Pessoal, há muito tempo procuro um sensor termo-higrômetro da Oregon modelo THGR228. Aqui no Brasil este modelo está em falta há muito tempo e não há previsão para chegar. 
Encontrei alguns sites, principalmente do Reino Unido, que vendem este modelo, mas tenho medo de comprar e não receber. Por isso gostaria de saber se alguém conhece algum site europeu confiável que venda este modelo e entregue no Brasil.
Um dos sites que encontrei foi este aqui, alguém recomenda?
http://www.weather-station-products.co.uk/item--Remote-Thermo-Hygro-Sensor--THGR228.html

Agradeço a quem puder me orientar!


----------



## Vince (16 Mar 2009 às 23:31)

Teoricamente para o Brasil seria melhor importares dos EUA, costuma ser mais barato que na Europa e os portes devem ser menores.

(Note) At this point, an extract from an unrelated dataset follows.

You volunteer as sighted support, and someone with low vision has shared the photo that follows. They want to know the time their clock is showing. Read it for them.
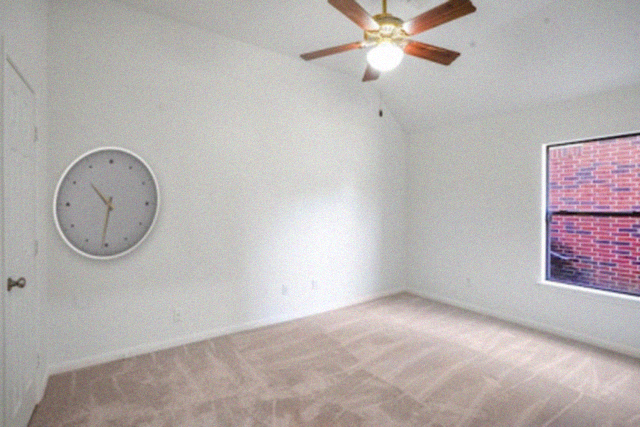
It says 10:31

Vê se por acaso nos EUA o sensor não tem outra referência, nalgumas coisas a Oregon tem referências diferentes nos EUA ou Europa para produtos idênticos e talvez não encontres essa referência fora da Europa por isso. Verifica aqui os sensores:

http://www2.oregonscientific.com/shop/browse.asp?cid=24&scid=131

Loja de confiança em UK:
http://www.ukweathershop.co.uk/

Loja de confiança nos EUA:
http://www.ambientweather.com/


----------



## jr-roberto (17 Mar 2009 às 03:45)

Vince disse:


> Teoricamente para o Brasil seria melhor importares dos EUA, costuma ser mais barato que na Europa e os portes devem ser menores.
> 
> Vê se por acaso nos EUA o sensor não tem outra referência, nalgumas coisas a Oregon tem referências diferentes nos EUA ou Europa para produtos idênticos e talvez não encontres essa referência fora da Europa por isso. Verifica aqui os sensores:
> 
> ...



Obrigado pela ajuda, no site da Oregon que você enviou vi que posso comprar outros sensores compatíveis com minha unidade principal (EMR899HGN), não sabia disso. Acho que o modelo que eu queria não é mais fabricado mesmo, pois nem consta na lista de produtos.


----------